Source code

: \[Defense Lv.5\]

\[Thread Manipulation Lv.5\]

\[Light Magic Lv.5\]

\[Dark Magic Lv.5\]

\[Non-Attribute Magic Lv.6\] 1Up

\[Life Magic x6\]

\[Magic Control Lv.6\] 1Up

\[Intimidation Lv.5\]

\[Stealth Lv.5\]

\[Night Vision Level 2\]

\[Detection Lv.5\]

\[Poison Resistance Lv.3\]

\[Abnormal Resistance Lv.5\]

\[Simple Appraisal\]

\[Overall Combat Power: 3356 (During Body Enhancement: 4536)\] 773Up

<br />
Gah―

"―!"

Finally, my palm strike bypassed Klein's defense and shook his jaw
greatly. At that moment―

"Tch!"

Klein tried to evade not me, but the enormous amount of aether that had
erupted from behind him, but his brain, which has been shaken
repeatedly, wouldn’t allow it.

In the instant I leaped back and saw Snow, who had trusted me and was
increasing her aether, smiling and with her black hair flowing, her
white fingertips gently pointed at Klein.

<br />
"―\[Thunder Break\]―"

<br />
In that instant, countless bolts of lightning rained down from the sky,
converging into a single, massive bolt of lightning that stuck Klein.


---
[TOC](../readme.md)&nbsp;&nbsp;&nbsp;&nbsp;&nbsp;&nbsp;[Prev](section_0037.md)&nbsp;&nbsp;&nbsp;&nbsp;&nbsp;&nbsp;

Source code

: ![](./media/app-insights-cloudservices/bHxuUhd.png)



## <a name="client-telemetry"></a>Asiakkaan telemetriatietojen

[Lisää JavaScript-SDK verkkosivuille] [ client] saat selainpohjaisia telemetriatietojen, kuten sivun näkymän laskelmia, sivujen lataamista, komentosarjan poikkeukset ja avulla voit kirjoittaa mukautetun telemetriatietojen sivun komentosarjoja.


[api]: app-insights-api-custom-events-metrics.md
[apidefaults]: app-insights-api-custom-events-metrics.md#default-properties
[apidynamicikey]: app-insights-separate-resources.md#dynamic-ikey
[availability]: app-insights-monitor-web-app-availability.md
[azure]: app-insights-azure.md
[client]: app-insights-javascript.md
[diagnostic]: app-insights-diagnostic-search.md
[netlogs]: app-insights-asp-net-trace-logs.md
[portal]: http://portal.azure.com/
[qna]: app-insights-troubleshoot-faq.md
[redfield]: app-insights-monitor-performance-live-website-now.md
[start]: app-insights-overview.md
--------------------------------
*Atividade*. Mostre cada linha dos registros acima em que aparece a palavra "client", considerando a diferença entre maiúsculas e minúsculas.

*Exercício resolvido*.
## <a name="client-telemetry"></a>Asiakkaan telemetriatietojen
[Lisää JavaScript-SDK verkkosivuille] [ client] saat selainpohjaisia telemetriatietojen, kuten sivun näkymän laskelmia, sivujen lataamista, komentosarjan poikkeukset ja avulla voit kirjoittaa mukautetun telemetriatietojen sivun komentosarjoja.
[client]: app-insights-javascript.md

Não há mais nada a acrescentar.